To achieve this, education, science and technology must be made a top priority.

But these subjects did not even appear on the Monterrey agenda. It is extremely worrying that a conference on development did not even mention the trigger for economic development — science and technology. Neither did it mention education as the foundation of both activities.

Science and technology alone cannot rid the world of hunger and poverty. Economics and politics also play a part. But without science and technology, a real step forward — and in the long term, economic development — is not possible. Men and women without education are condemned to a form of slavery.

Mexico needs policies for science and technology that recognise the value of scientific research as a way of generating knowledge, and that promote research as a way of solving society’s problems.

But this type of policy will only be successful if it takes researchers’ views into account. To leave researchers out is to condemn such policies to failure. It would be like leaving doctors out of the health ministry, or trying to build a road without consulting engineers.
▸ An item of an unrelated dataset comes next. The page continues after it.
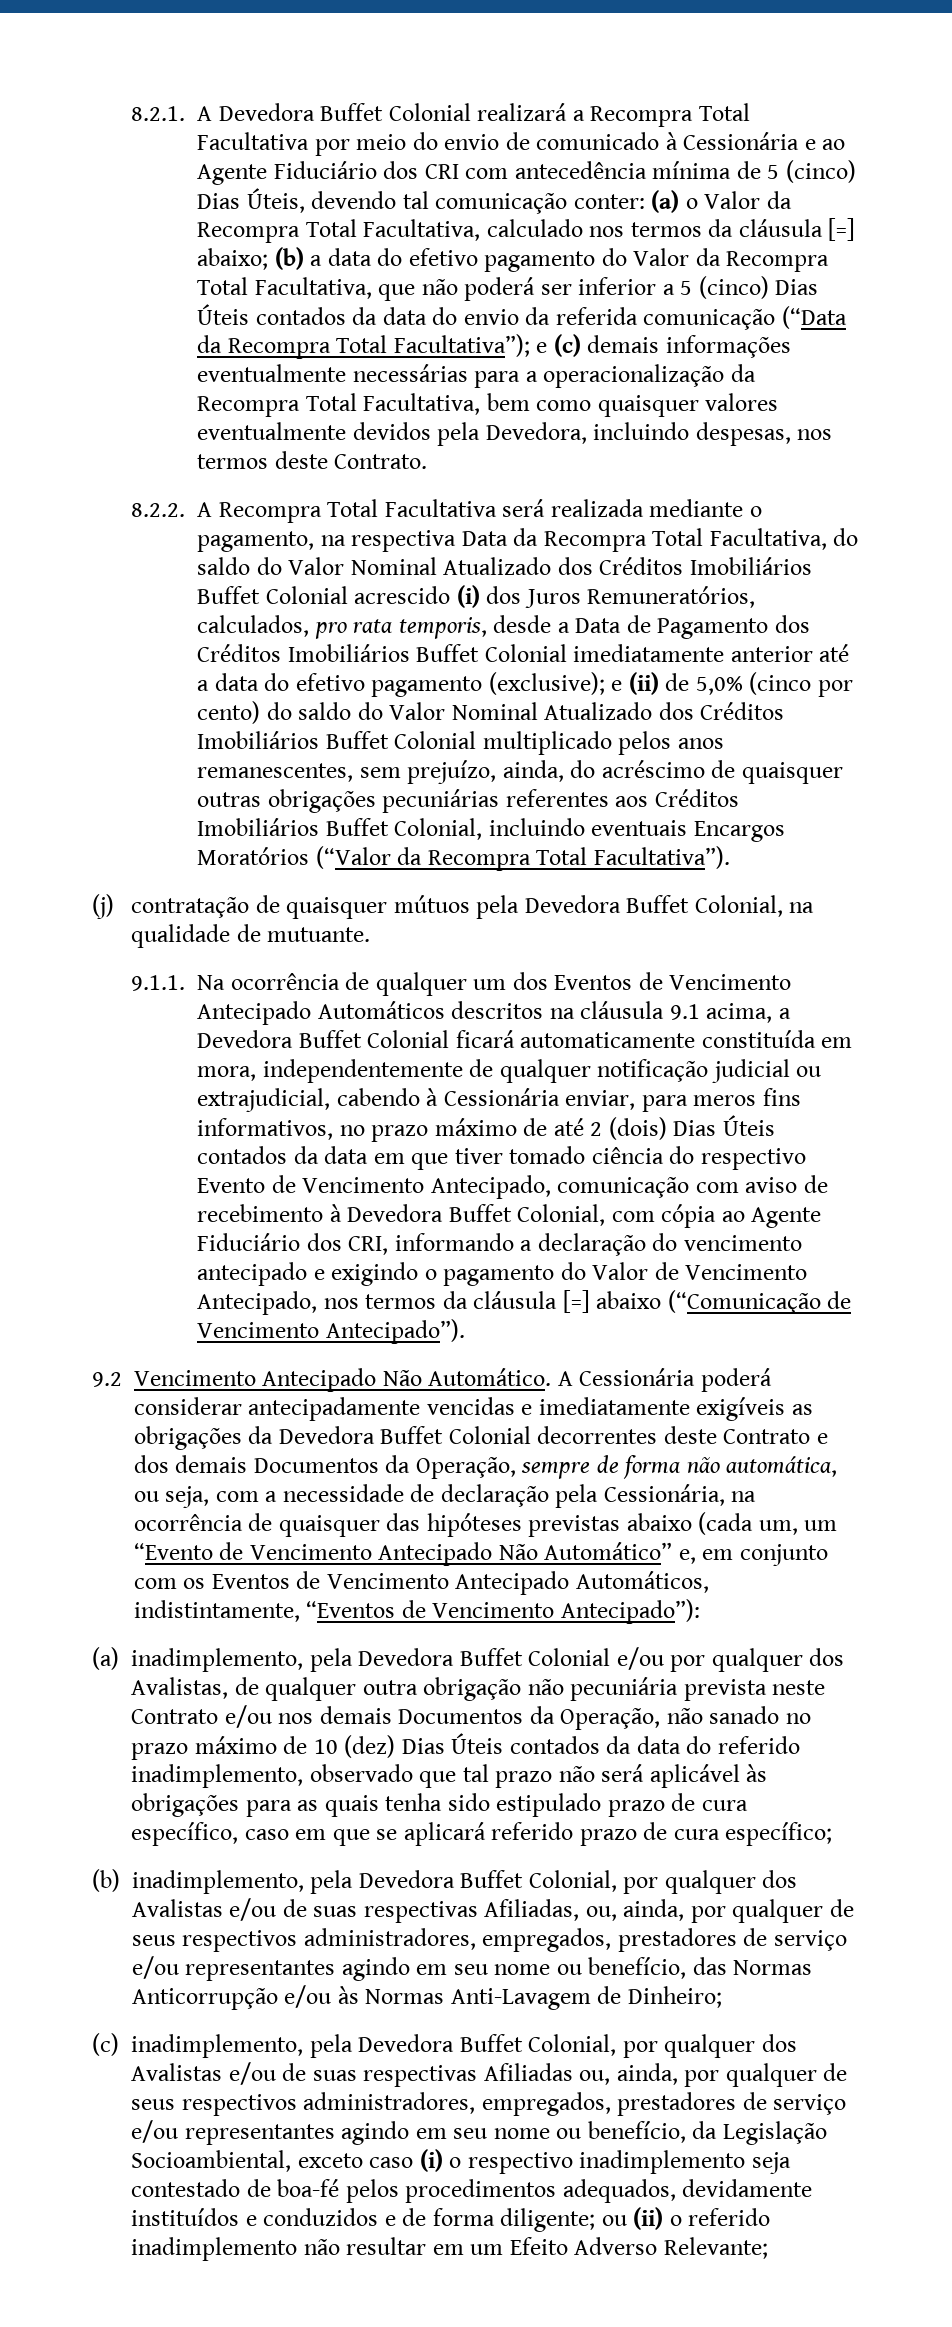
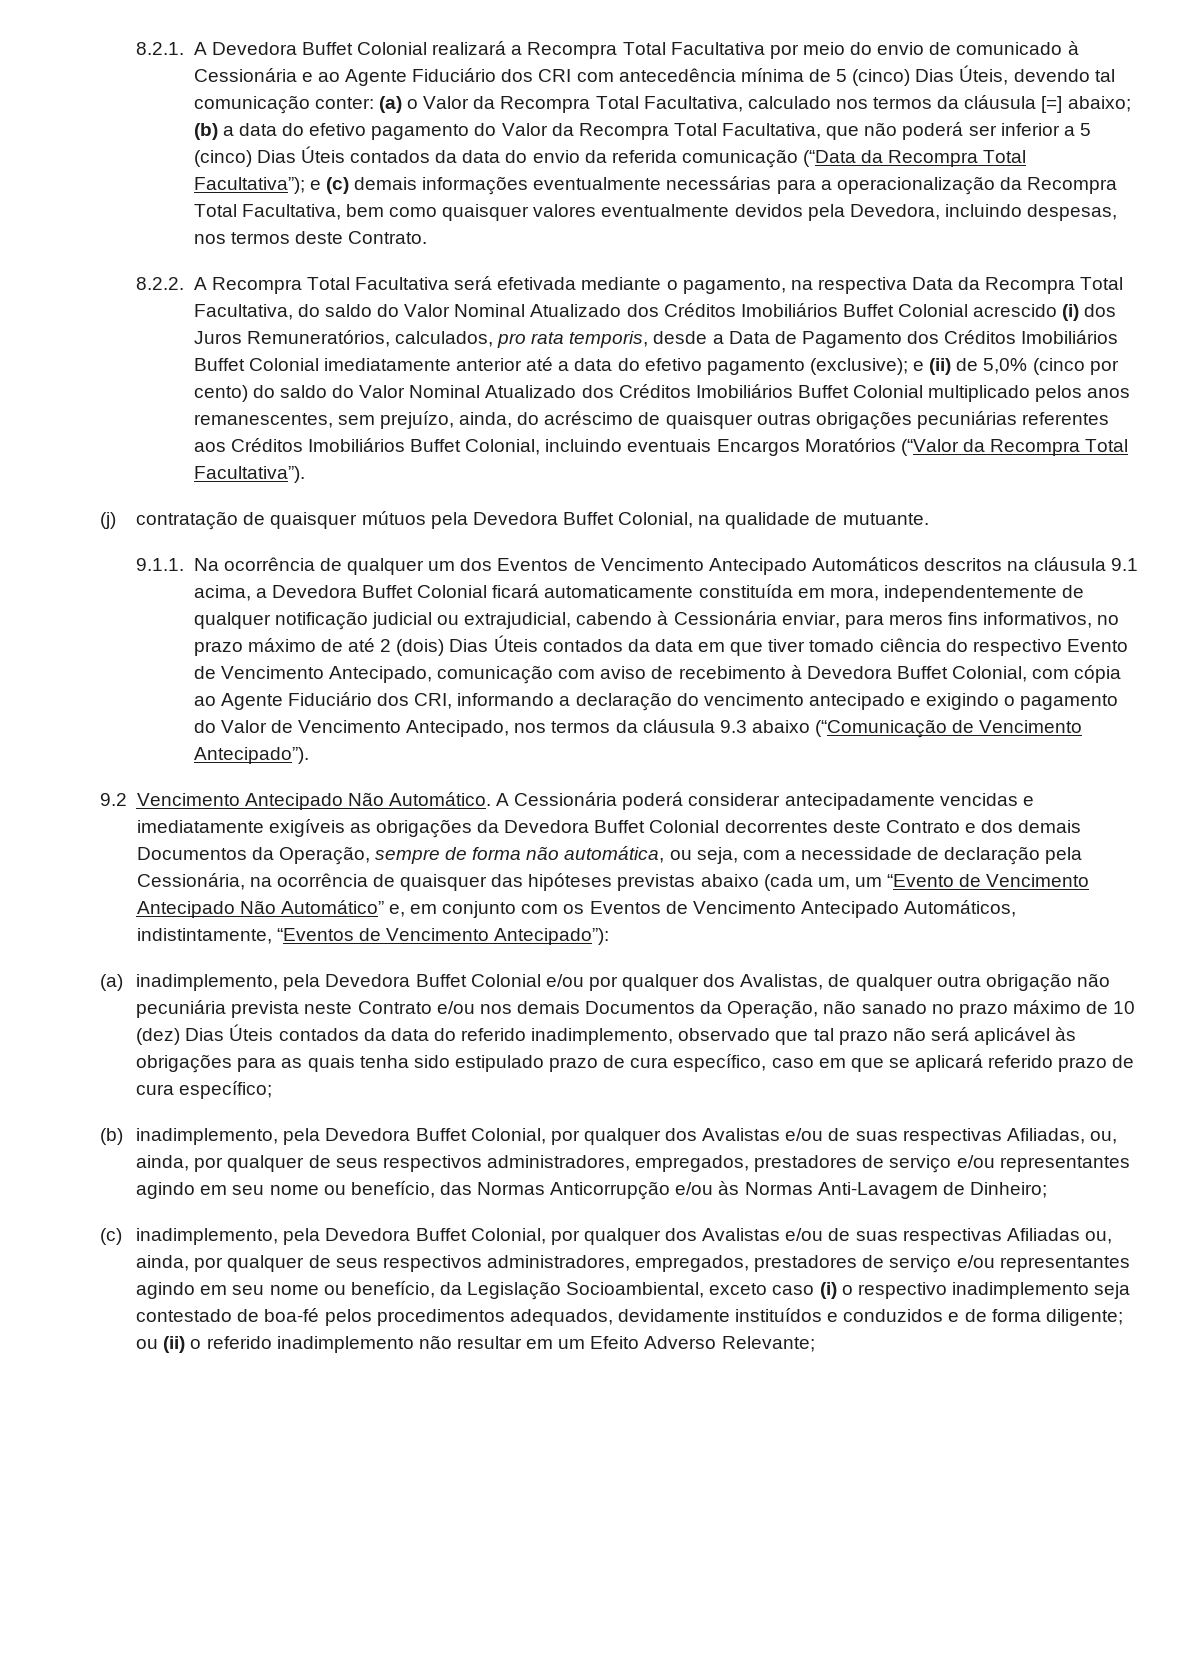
[550,499,644,517] realizada -> [497,277,577,290] efetivada
[562,1290,590,1313] [=] -> [719,720,747,733] 9.3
If science and technology policies are developed without involving researchers, Mexican science will be reduced to a mere ‘assembly plant’, the kind of scientific system that:


  1. lacks a sense of purpose, and is guided by research carried out abroad


  2. is evaluated only on the basis of parameters used in other countries


  3. achieves nothing more than the publication of research papers that support findings made in other countries


  4. cannot increase the size of its human resource base with access to modern technologies


  5. does not create technology, or generate new knowledge


  6. relies entirely on technology produced in other countries


  7. has a vertical structure, with no space for the creativity of young people or women, and denigrates the daily tasks of its own researchers.
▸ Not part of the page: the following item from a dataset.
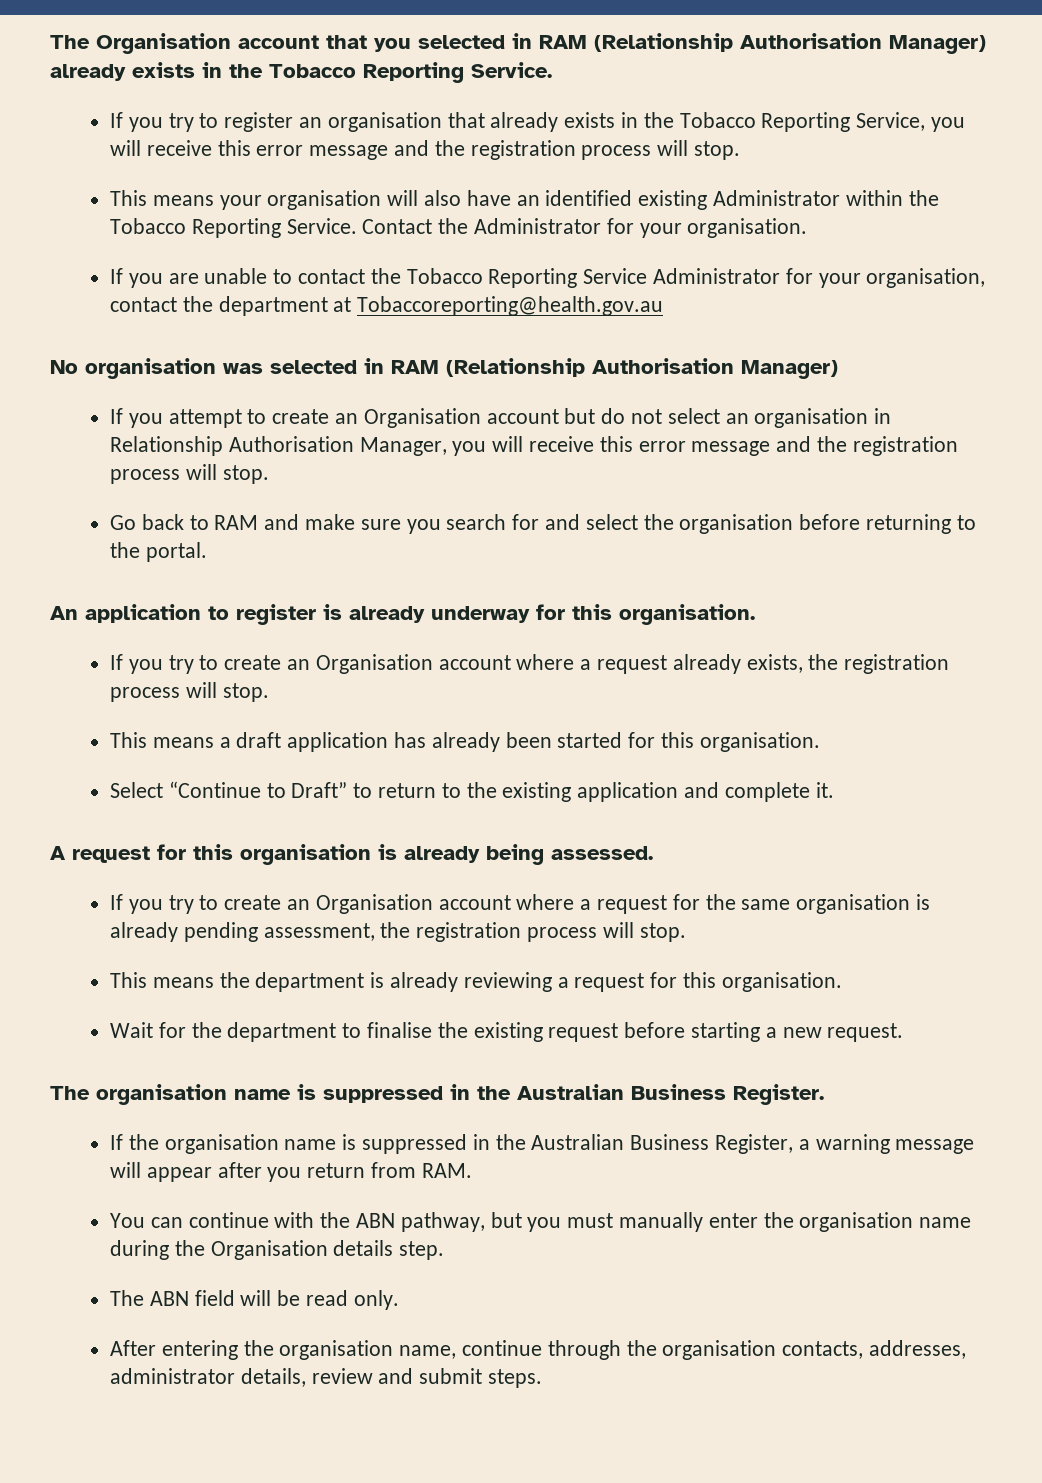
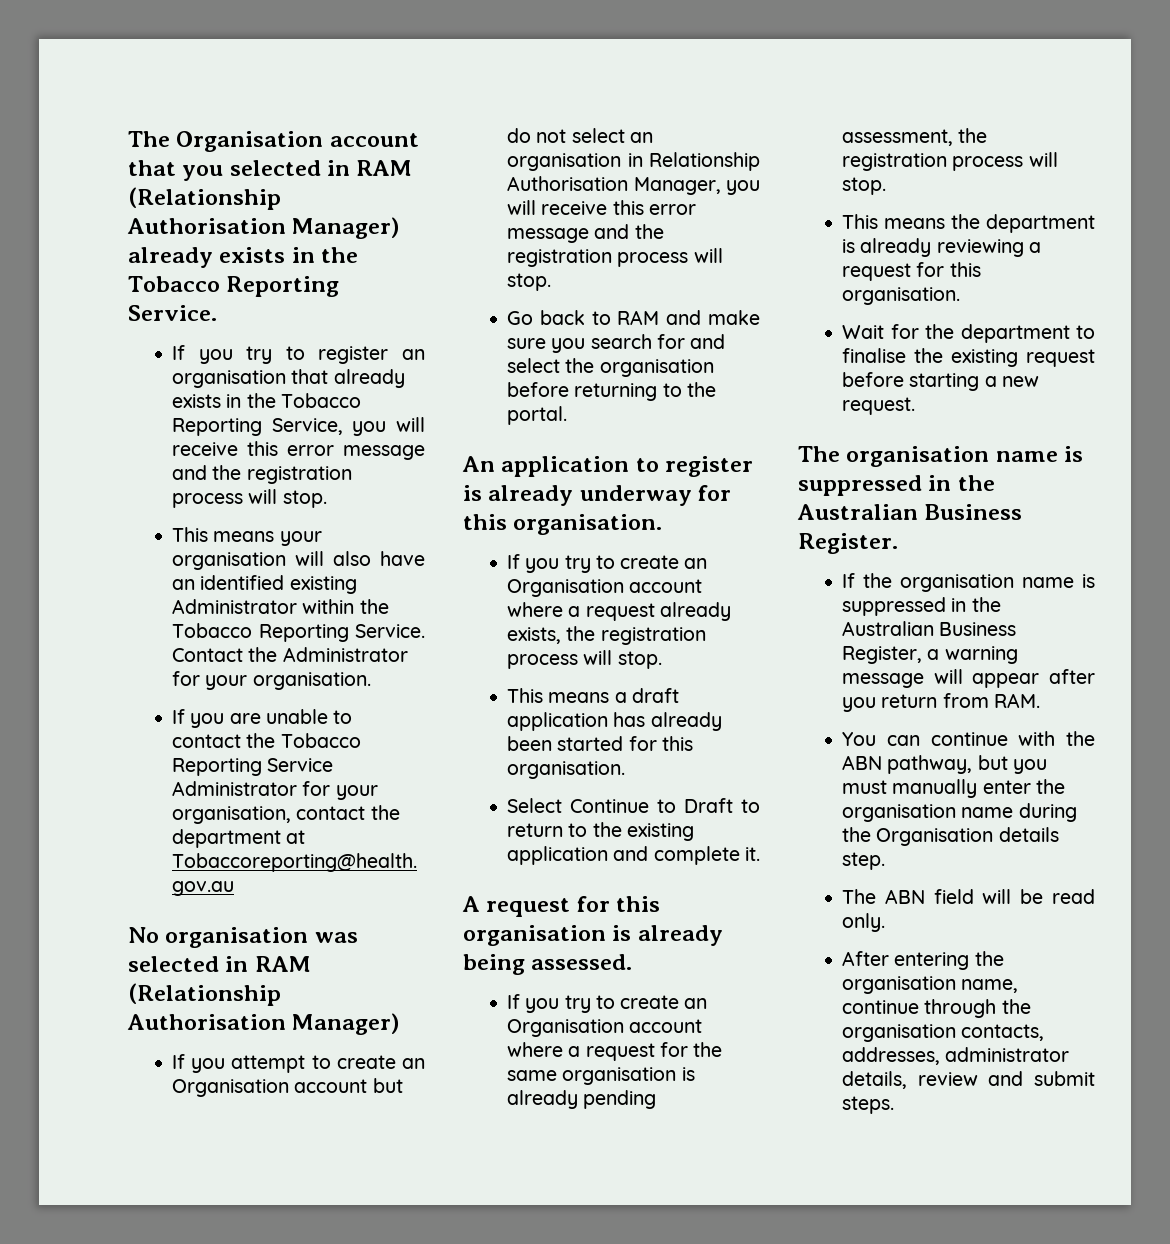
[168,781,348,798] “Continue to Draft” -> [570,798,734,813] Continue to Draft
  8. with every change of government, partially destroys what went before, ignoring any achievements and abandoning relevant projects


  9. lacks sufficient resources to influence society


  10. lacks the capacity to resolve the problems of society


  11. in international scientific collaborations, its contribution is limited to supplying raw materials for experiments — for example biological specimens — without participating in the design, process and discussion of the projects.
Mexican science already possesses many of these characteristics. What the country now needs are science and technology policies that encourage original and innovative science, and that promote the kinds of technology that can help the nation to develop. We need to strengthen our research institutions and get Mexican researchers involved in policy.

Mexico also needs new science and technology institutions to allow the country to increase its ratio of only eight researchers for every 100,000 Mexicans. It’s getting late in the day to correct our path.

Esther Orozco is a researcher at the Departamento de Patología Experimental del Cinvestav-IPN, Mexico, and is the winner of the Louis Pasteur prize.